Driving without insurance soars: Who’s being blamed? Young drivers
The number of uninsured drivers on Britain’s roads rises. Who’s getting the brunt of the blame? Young drivers. Find out why…
In just 12 months, the number of motorists driving without insurance has increased by 10 per cent, according to newly published figures. Insurance pay-outs involving uninsured drivers stood at 21,972 in July 2014. By July 2015, the pay-out figures stood at 24,213.
The Motor Insurers’ Bureau (MIB), who published the figures, said that the numbers represent a ‘year-on-year monthly increase of 2,241 or 10.2 percent.’

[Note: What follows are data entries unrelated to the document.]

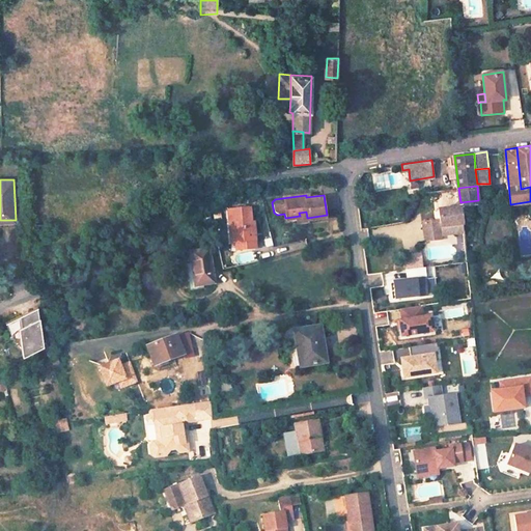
[(460,202),(437,206),(439,218),(421,220),(424,238),(441,234),(441,233),(439,223),(463,220),(460,202)]
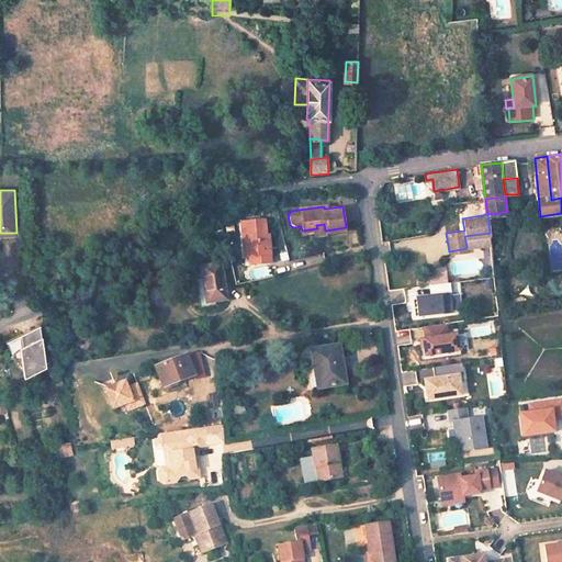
[(261,222),(240,226),(245,253),(251,251),(253,258),(255,267),(273,263),(269,243),(266,243),(261,222)]
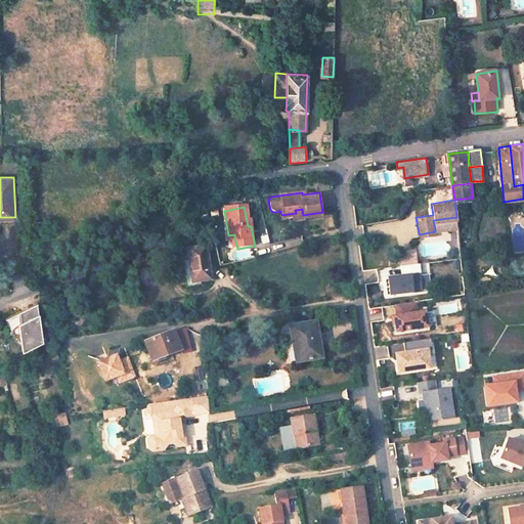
[(433,220),(435,230),(459,226),(456,217),(433,220)]
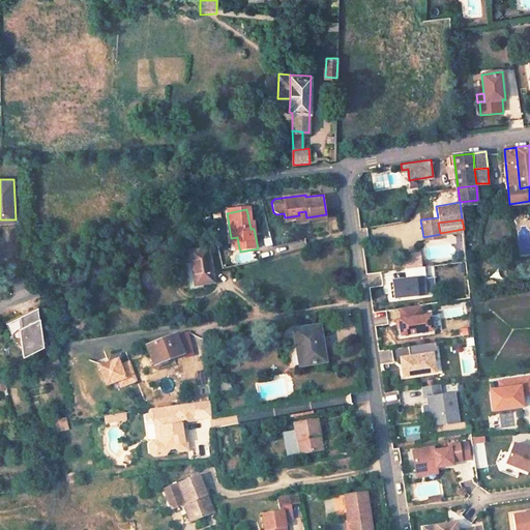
[(215,282),(210,245),(190,248),(196,285),(215,282)]
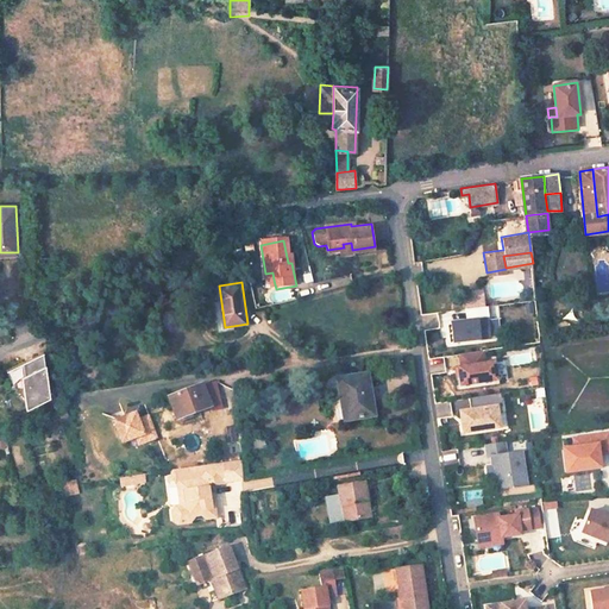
[(489,305),(466,308),(469,320),(452,322),(456,341),(493,336),(489,318),(491,318),(489,305)]
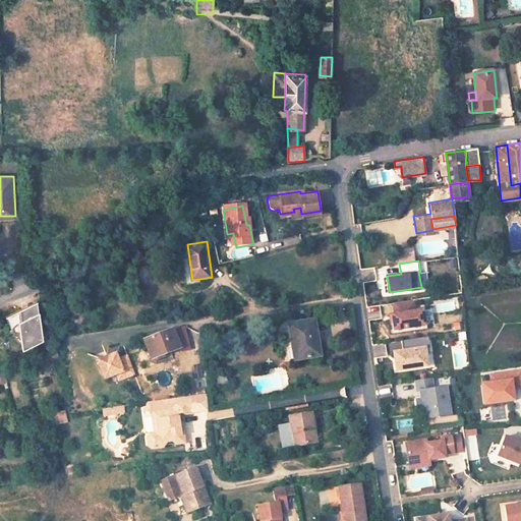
[(476,271),(482,279),(491,273),(485,265),(476,271)]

Driving without insurance more common among young drivers
The MIB attributes the rising number of those driving without insurance to the soaring cost of insurance. With insurance policies costing anywhere between £1,000 and £2,000 for a ‘
high risk young driver’, the MIB asserts that may are just taking risks and simply driving without insurance. The MIB says that one-third of uninsured drivers
are under the age of 30.
The MIB’s report concluded: “Our data reveals a worrying number of motorists driving without insurance. The MIB has seen a 10.2 per cent increase in the number of claims in the 12 months between July 2014-2015.”

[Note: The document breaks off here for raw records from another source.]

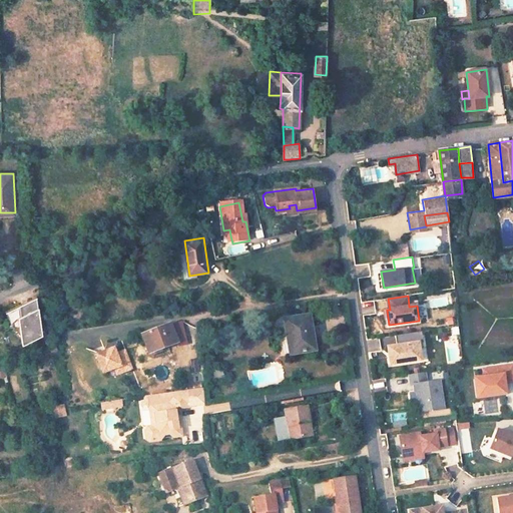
[(38,299),(17,308),(22,346),(43,337),(38,299)]
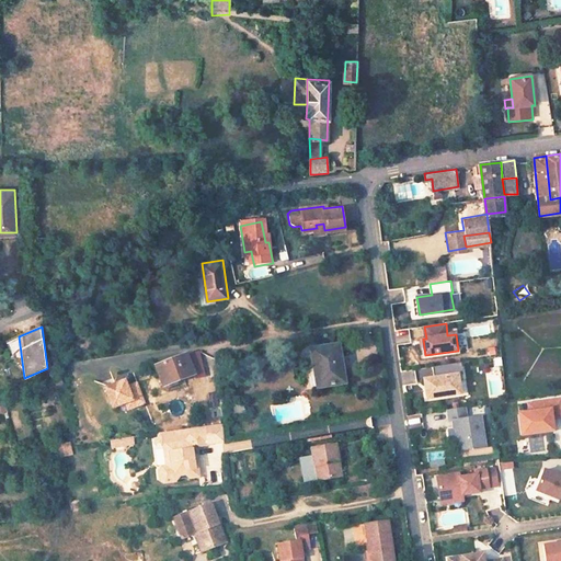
[(24,378),(19,336),(7,342),(23,379),(24,378)]
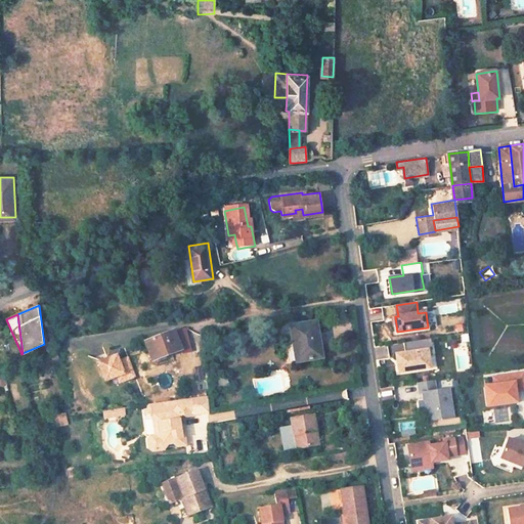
[(316,320),(291,324),(295,360),(319,357),(316,320)]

The report continued: “This follows a decade of declining numbers since 2005.”
Chief executive of the MIB, Ashton West, said: “Alarmingly, the number of claims being received by the MIB is rapidly rising week on week.”

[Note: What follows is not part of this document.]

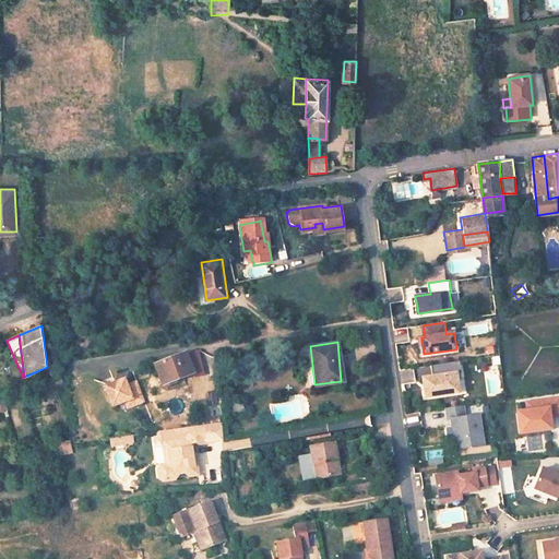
[(182,356),(152,368),(162,387),(182,378),(181,375),(190,371),(182,356)]
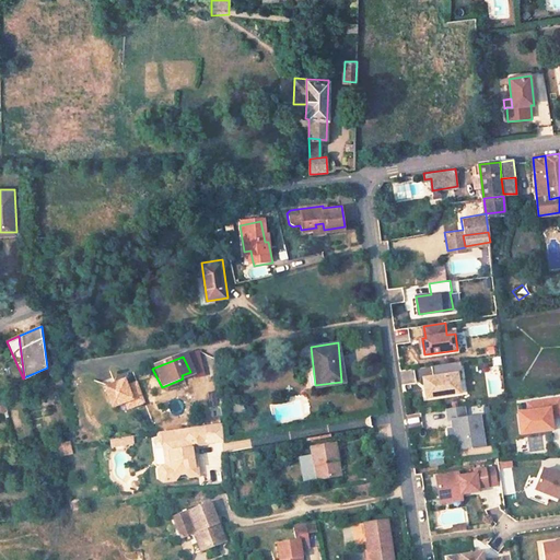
[(462,362),(432,366),(433,377),(423,380),(427,397),(459,393),(457,375),(463,374),(462,362)]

Now, the MIB have partnered with the police to launch a new campaign outside of Scotland Yard in London. A new video will be screened titled ‘Gone in Seconds’, highlighting the issue of driving without insurance and the role that police play in getting uninsured motors off Britain’s roads.
However, the MIB admits that reaching drivers under the age of 30 is proving difficult. For a young driver, having a vehicle means independence, it’s an important part of their social life and gives them credibility. Many would rather run the risk of driving without insurance than give up these luxuries.
An MIB spokesperson said: “Young male drivers are the most likely to make an insurance claim, in fact, twice as likely and the claim value will be three times the average claim. Additionally, 40 per cent of drivers injured in uninsured driving claims are below the age of 30.”
The spokesperson added: “Getting the message across to young people that driving without insurance is dangerous, illegal and unaccepted socially, is crucial. Hence the Gone in Seconds campaign.
The video is designed to get personal with drivers, highlighting that getting caught driving without insurance, losing a car, friends, girlfriends and social status is just not worth it.
What’s your view? Do young drivers make up the majority of motorists driving without insurance on Britain’s roads?